(Lens distortion parameter data)
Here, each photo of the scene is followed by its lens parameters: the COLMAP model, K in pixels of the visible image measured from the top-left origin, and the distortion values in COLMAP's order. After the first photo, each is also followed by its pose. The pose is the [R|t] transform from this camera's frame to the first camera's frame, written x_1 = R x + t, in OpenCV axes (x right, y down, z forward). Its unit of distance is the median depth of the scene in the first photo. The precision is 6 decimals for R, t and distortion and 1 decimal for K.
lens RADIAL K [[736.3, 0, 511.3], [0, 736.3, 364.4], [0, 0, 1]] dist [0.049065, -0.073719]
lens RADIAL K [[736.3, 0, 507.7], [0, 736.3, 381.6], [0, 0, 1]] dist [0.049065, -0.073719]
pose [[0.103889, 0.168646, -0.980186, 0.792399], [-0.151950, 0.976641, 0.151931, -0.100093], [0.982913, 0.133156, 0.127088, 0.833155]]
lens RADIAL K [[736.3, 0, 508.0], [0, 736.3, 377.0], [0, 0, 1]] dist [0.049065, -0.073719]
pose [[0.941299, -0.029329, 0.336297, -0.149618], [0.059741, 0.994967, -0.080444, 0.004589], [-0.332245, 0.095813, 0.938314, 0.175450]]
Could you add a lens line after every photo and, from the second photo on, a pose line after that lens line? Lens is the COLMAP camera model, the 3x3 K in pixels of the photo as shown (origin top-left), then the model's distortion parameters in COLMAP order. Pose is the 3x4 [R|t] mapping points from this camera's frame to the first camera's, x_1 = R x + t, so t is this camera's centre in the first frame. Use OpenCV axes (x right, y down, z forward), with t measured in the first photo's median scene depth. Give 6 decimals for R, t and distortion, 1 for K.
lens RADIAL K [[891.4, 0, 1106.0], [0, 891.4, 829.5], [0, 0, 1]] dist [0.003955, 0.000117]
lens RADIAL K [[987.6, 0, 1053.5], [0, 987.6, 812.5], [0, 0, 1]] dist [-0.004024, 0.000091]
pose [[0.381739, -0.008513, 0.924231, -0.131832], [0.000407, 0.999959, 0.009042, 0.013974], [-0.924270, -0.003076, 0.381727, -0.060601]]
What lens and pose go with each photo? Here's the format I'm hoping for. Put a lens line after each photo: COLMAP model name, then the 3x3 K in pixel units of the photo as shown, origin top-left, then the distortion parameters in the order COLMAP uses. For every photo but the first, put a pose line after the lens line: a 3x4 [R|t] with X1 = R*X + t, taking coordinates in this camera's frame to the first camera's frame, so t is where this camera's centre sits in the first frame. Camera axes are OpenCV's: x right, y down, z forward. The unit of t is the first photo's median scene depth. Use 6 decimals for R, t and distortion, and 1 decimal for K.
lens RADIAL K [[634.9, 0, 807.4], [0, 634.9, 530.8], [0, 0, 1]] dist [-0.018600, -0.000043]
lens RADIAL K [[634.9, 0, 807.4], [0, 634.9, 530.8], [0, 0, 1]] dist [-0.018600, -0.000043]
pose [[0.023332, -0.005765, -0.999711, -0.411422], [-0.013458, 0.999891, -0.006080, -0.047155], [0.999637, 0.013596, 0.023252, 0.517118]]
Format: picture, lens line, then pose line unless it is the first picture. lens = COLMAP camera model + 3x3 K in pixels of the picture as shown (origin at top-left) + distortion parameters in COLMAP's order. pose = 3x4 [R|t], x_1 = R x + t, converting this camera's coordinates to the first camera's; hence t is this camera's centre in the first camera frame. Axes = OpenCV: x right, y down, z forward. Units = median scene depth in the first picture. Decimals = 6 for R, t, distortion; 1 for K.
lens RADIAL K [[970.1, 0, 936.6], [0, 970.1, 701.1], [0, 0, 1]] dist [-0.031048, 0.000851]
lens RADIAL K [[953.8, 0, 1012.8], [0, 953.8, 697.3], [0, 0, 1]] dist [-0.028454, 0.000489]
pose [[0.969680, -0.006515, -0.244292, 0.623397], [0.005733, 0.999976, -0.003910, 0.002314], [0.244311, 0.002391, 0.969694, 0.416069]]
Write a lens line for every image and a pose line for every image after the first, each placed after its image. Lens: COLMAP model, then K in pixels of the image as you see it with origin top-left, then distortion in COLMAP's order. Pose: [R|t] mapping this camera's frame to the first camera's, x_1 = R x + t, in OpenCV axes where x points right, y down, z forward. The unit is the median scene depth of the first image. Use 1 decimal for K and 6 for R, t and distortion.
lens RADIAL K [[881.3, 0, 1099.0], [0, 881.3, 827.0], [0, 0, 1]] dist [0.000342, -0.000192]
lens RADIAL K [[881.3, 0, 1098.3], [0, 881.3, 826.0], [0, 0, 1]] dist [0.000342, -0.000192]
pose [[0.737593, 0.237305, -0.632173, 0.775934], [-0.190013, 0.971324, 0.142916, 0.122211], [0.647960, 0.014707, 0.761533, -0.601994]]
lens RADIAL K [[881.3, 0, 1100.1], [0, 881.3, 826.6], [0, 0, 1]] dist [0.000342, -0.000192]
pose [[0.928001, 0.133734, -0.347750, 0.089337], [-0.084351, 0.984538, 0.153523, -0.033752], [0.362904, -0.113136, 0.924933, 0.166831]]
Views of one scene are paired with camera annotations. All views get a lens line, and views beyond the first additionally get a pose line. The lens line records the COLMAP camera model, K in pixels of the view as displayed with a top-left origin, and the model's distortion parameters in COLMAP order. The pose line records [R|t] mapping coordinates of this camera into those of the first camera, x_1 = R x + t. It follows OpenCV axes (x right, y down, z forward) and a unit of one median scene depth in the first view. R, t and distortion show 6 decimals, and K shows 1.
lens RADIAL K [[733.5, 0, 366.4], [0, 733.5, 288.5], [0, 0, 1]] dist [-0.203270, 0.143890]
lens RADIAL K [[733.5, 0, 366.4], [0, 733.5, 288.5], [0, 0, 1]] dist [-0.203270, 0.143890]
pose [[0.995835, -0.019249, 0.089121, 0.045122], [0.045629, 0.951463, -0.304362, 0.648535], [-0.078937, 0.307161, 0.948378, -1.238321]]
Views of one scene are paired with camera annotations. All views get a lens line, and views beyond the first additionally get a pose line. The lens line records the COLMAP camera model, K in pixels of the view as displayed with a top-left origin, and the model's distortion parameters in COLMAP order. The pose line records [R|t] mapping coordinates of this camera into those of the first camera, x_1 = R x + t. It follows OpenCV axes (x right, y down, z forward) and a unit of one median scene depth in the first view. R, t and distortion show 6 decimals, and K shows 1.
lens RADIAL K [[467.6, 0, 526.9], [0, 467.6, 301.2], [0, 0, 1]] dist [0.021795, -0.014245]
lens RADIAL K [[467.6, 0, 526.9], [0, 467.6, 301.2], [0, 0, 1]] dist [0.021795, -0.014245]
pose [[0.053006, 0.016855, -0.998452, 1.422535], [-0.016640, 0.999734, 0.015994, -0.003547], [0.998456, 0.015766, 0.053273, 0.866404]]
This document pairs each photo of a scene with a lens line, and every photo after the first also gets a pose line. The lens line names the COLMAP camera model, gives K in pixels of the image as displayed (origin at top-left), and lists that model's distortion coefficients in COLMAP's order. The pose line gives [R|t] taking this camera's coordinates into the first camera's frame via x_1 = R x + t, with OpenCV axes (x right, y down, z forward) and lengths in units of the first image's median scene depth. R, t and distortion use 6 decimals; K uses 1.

▶ _TASK INSTRUCTIONS_
Copy out all of the data. Keep every word unchanged.

▶ _FINISHED EXERCISE_
Here, each photo of the scene is followed by its lens parameters: the COLMAP model, K in pixels of the visible image measured from the top-left origin, and the distortion values in COLMAP's order. After the first photo, each is also followed by its pose. The pose is the [R|t] transform from this camera's frame to the first camera's frame, written x_1 = R x + t, in OpenCV axes (x right, y down, z forward). Its unit of distance is the median depth of the scene in the first photo. The precision is 6 decimals for R, t and distortion and 1 decimal for K.
lens RADIAL K [[736.3, 0, 511.3], [0, 736.3, 364.4], [0, 0, 1]] dist [0.049065, -0.073719]
lens RADIAL K [[736.3, 0, 507.7], [0, 736.3, 381.6], [0, 0, 1]] dist [0.049065, -0.073719]
pose [[0.103889, 0.168646, -0.980186, 0.792399], [-0.151950, 0.976641, 0.151931, -0.100093], [0.982913, 0.133156, 0.127088, 0.833155]]
lens RADIAL K [[736.3, 0, 508.0], [0, 736.3, 377.0], [0, 0, 1]] dist [0.049065, -0.073719]
pose [[0.941299, -0.029329, 0.336297, -0.149618], [0.059741, 0.994967, -0.080444, 0.004589], [-0.332245, 0.095813, 0.938314, 0.175450]]
Could you add a lens line after every photo and, from the second photo on, a pose line after that lens line? Lens is the COLMAP camera model, the 3x3 K in pixels of the photo as shown (origin top-left), then the model's distortion parameters in COLMAP order. Pose is the 3x4 [R|t] mapping points from this camera's frame to the first camera's, x_1 = R x + t, so t is this camera's centre in the first frame. Use OpenCV axes (x right, y down, z forward), with t measured in the first photo's median scene depth. Give 6 decimals for R, t and distortion, 1 for K.
lens RADIAL K [[891.4, 0, 1106.0], [0, 891.4, 829.5], [0, 0, 1]] dist [0.003955, 0.000117]
lens RADIAL K [[987.6, 0, 1053.5], [0, 987.6, 812.5], [0, 0, 1]] dist [-0.004024, 0.000091]
pose [[0.381739, -0.008513, 0.924231, -0.131832], [0.000407, 0.999959, 0.009042, 0.013974], [-0.924270, -0.003076, 0.381727, -0.060601]]
What lens and pose go with each photo? Here's the format I'm hoping for. Put a lens line after each photo: COLMAP model name, then the 3x3 K in pixel units of the photo as shown, origin top-left, then the distortion parameters in the order COLMAP uses. For every photo but the first, put a pose line after the lens line: a 3x4 [R|t] with X1 = R*X + t, taking coordinates in this camera's frame to the first camera's frame, so t is where this camera's centre sits in the first frame. Camera axes are OpenCV's: x right, y down, z forward. The unit of t is the first photo's median scene depth. Use 6 decimals for R, t and distortion, and 1 decimal for K.
lens RADIAL K [[634.9, 0, 807.4], [0, 634.9, 530.8], [0, 0, 1]] dist [-0.018600, -0.000043]
lens RADIAL K [[634.9, 0, 807.4], [0, 634.9, 530.8], [0, 0, 1]] dist [-0.018600, -0.000043]
pose [[0.023332, -0.005765, -0.999711, -0.411422], [-0.013458, 0.999891, -0.006080, -0.047155], [0.999637, 0.013596, 0.023252, 0.517118]]
Format: picture, lens line, then pose line unless it is the first picture. lens = COLMAP camera model + 3x3 K in pixels of the picture as shown (origin at top-left) + distortion parameters in COLMAP's order. pose = 3x4 [R|t], x_1 = R x + t, converting this camera's coordinates to the first camera's; hence t is this camera's centre in the first camera frame. Axes = OpenCV: x right, y down, z forward. Units = median scene depth in the first picture. Decimals = 6 for R, t, distortion; 1 for K.
lens RADIAL K [[970.1, 0, 936.6], [0, 970.1, 701.1], [0, 0, 1]] dist [-0.031048, 0.000851]
lens RADIAL K [[953.8, 0, 1012.8], [0, 953.8, 697.3], [0, 0, 1]] dist [-0.028454, 0.000489]
pose [[0.969680, -0.006515, -0.244292, 0.623397], [0.005733, 0.999976, -0.003910, 0.002314], [0.244311, 0.002391, 0.969694, 0.416069]]
Write a lens line for every image and a pose line for every image after the first, each placed after its image. Lens: COLMAP model, then K in pixels of the image as you see it with origin top-left, then distortion in COLMAP's order. Pose: [R|t] mapping this camera's frame to the first camera's, x_1 = R x + t, in OpenCV axes where x points right, y down, z forward. The unit is the median scene depth of the first image. Use 1 decimal for K and 6 for R, t and distortion.
lens RADIAL K [[881.3, 0, 1099.0], [0, 881.3, 827.0], [0, 0, 1]] dist [0.000342, -0.000192]
lens RADIAL K [[881.3, 0, 1098.3], [0, 881.3, 826.0], [0, 0, 1]] dist [0.000342, -0.000192]
pose [[0.737593, 0.237305, -0.632173, 0.775934], [-0.190013, 0.971324, 0.142916, 0.122211], [0.647960, 0.014707, 0.761533, -0.601994]]
lens RADIAL K [[881.3, 0, 1100.1], [0, 881.3, 826.6], [0, 0, 1]] dist [0.000342, -0.000192]
pose [[0.928001, 0.133734, -0.347750, 0.089337], [-0.084351, 0.984538, 0.153523, -0.033752], [0.362904, -0.113136, 0.924933, 0.166831]]
Views of one scene are paired with camera annotations. All views get a lens line, and views beyond the first additionally get a pose line. The lens line records the COLMAP camera model, K in pixels of the view as displayed with a top-left origin, and the model's distortion parameters in COLMAP order. The pose line records [R|t] mapping coordinates of this camera into those of the first camera, x_1 = R x + t. It follows OpenCV axes (x right, y down, z forward) and a unit of one median scene depth in the first view. R, t and distortion show 6 decimals, and K shows 1.
lens RADIAL K [[733.5, 0, 366.4], [0, 733.5, 288.5], [0, 0, 1]] dist [-0.203270, 0.143890]
lens RADIAL K [[733.5, 0, 366.4], [0, 733.5, 288.5], [0, 0, 1]] dist [-0.203270, 0.143890]
pose [[0.995835, -0.019249, 0.089121, 0.045122], [0.045629, 0.951463, -0.304362, 0.648535], [-0.078937, 0.307161, 0.948378, -1.238321]]
Views of one scene are paired with camera annotations. All views get a lens line, and views beyond the first additionally get a pose line. The lens line records the COLMAP camera model, K in pixels of the view as displayed with a top-left origin, and the model's distortion parameters in COLMAP order. The pose line records [R|t] mapping coordinates of this camera into those of the first camera, x_1 = R x + t. It follows OpenCV axes (x right, y down, z forward) and a unit of one median scene depth in the first view. R, t and distortion show 6 decimals, and K shows 1.
lens RADIAL K [[467.6, 0, 526.9], [0, 467.6, 301.2], [0, 0, 1]] dist [0.021795, -0.014245]
lens RADIAL K [[467.6, 0, 526.9], [0, 467.6, 301.2], [0, 0, 1]] dist [0.021795, -0.014245]
pose [[0.053006, 0.016855, -0.998452, 1.422535], [-0.016640, 0.999734, 0.015994, -0.003547], [0.998456, 0.015766, 0.053273, 0.866404]]
This document pairs each photo of a scene with a lens line, and every photo after the first also gets a pose line. The lens line names the COLMAP camera model, gives K in pixels of the image as displayed (origin at top-left), and lists that model's distortion coefficients in COLMAP's order. The pose line gives [R|t] taking this camera's coordinates into the first camera's frame via x_1 = R x + t, with OpenCV axes (x right, y down, z forward) and lengths in units of the first image's median scene depth. R, t and distortion use 6 decimals; K uses 1.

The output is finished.